§ EXERCISE INSTRUCTIONS:
- a) For the writer-in-residence interview below, state whether each statement agrees with it, answering yes or no and quoting the deciding words: (i) the article was published on February 4, 2016; (ii) Lee's young-adult novel is titled The Better Mother; (iii) Lee says she was seven when she first considered writing her path.
- b) Resume the writer-in-residence interview below, beginning right after its final sentence.

§ EXTRACTED TEXT:

· · ·

Features“Let’s not mince words here”: Writer-in-residence Jen Sookfung Lee on personal narratives,...

“Let’s not mince words here”: Writer-in-residence Jen Sookfung Lee on personal narratives, alternative idols, and old, creaky Canadian publishers

This article was published on February 4, 2016 and may be out of date. To maintain our historical record, The Cascade does not update or remove outdated articles.
Reading time: 8 mins

By Glen Ess (The Cascade) – Email

Image Credit Mitch HuttemaThe Kuldip Gill Writing Fellowship has always sought to bring accomplished, contemporary Canadian authors into the communities of the Fraser Valley. This year’s chosen author is Jen Sookfong Lee, whose work includes the novels The End of East and The Better Mother, the young-adult novel Shelter, and regular appearances on several CBC radio shows. While Lee will be using her residency here to help aspiring authors here at UFV and in the Fraser Valley at large, she’ll also be taking on the responsibilities that have become traditional for UFV’s writer-in-residence, such as opening the Mission Writers and Readers Festival early in March.

Lee was gracious enough to agree to an interview with The Cascade, during which we discussed a broad range of topics ranging from her introduction to, and decision to walk down, a creative path, to her thoughts on the publishing industry (and hip hop).

When did you consider writing was the path for you?

I was seven. No really, that’s not even a joke! I was seven and I wrote a short story, and I thought it was the most brilliant thing to have ever been written in the history of literature.

· · ·

§ RAW RECORDS:

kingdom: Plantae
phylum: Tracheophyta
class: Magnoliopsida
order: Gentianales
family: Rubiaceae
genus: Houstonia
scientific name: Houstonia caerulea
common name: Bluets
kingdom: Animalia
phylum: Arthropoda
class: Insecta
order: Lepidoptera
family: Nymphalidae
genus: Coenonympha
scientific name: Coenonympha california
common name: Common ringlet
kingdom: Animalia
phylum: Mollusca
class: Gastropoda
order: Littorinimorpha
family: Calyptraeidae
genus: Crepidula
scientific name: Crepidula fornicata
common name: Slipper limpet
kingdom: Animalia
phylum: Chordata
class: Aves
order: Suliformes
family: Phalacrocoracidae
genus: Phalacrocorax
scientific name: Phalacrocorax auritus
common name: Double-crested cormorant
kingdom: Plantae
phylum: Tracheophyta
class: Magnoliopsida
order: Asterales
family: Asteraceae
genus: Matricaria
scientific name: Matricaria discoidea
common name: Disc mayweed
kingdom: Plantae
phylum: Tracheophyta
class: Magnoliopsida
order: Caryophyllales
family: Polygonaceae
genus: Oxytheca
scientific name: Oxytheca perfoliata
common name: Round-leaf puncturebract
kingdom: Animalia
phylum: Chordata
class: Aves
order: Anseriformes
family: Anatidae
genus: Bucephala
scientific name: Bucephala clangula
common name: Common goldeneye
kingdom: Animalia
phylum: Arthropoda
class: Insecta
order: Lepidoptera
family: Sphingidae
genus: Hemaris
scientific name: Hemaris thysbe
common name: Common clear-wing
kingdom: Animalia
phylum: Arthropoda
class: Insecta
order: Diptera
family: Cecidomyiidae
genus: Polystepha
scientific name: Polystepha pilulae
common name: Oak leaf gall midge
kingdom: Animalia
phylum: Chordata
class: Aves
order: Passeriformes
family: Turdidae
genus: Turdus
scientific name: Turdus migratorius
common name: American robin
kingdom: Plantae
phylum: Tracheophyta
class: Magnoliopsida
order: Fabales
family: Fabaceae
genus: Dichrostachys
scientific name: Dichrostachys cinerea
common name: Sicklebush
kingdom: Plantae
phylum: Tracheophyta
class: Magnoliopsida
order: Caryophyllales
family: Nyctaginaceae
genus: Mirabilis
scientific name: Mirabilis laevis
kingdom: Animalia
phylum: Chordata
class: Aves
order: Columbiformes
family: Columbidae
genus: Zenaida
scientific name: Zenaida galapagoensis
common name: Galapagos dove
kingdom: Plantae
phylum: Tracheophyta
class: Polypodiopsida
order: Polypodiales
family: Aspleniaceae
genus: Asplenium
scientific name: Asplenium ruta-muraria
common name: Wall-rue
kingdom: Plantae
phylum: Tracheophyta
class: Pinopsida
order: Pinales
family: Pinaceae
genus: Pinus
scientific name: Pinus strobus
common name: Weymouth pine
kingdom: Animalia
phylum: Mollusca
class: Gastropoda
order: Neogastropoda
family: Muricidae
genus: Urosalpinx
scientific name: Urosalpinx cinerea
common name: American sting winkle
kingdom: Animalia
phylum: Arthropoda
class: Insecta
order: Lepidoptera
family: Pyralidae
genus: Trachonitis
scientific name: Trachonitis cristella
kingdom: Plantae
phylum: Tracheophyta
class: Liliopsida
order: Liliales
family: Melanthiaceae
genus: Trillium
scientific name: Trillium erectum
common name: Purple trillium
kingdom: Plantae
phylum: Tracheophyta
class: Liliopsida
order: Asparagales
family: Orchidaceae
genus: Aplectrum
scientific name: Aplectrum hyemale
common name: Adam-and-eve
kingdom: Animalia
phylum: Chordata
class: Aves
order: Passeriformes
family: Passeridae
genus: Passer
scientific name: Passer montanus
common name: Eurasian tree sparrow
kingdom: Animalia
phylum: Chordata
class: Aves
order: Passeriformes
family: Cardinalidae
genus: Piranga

· · ·

§ ANSWERS GIVEN:
- a)
(i) Yes: "This article was published on February 4, 2016"
(ii) No: "the young-adult novel Shelter"
(iii) Yes: "I was seven."

- b)
I loved reading, and I thought that maybe I wanted to be a writer, and it was percolating in my head all those years. They had these youth writing things that they would send little kids to, and I was always doing that. When I was 16, I took an actual creative writing course in high school, and I said, “That’s it, I’m done, I’m just going to be a writer for the rest of my life,” though I did tell all of my family that I was going to be a lawyer so they wouldn’t be worried. And then it became patently clear that I wasn’t going to be a lawyer and everyone was disappointed! [Laughs.]

Disappointed at first, but you had your first book published in 2007 [The End of East] as well as other work, in magazines.

I started publishing in literary magazines when I was probably about 22, maybe? So I was pretty young, but the magazine stuff wasn’t terribly impressive to my family. I was 30, I think, when The End of East came out. It was the first time that my mother in particular was proud of anything I had done. She could see it, you know? You can see a book, it’s very tangible.

You said you were 16 when you took your first creative writing course, was there anything that stood out to you in that course?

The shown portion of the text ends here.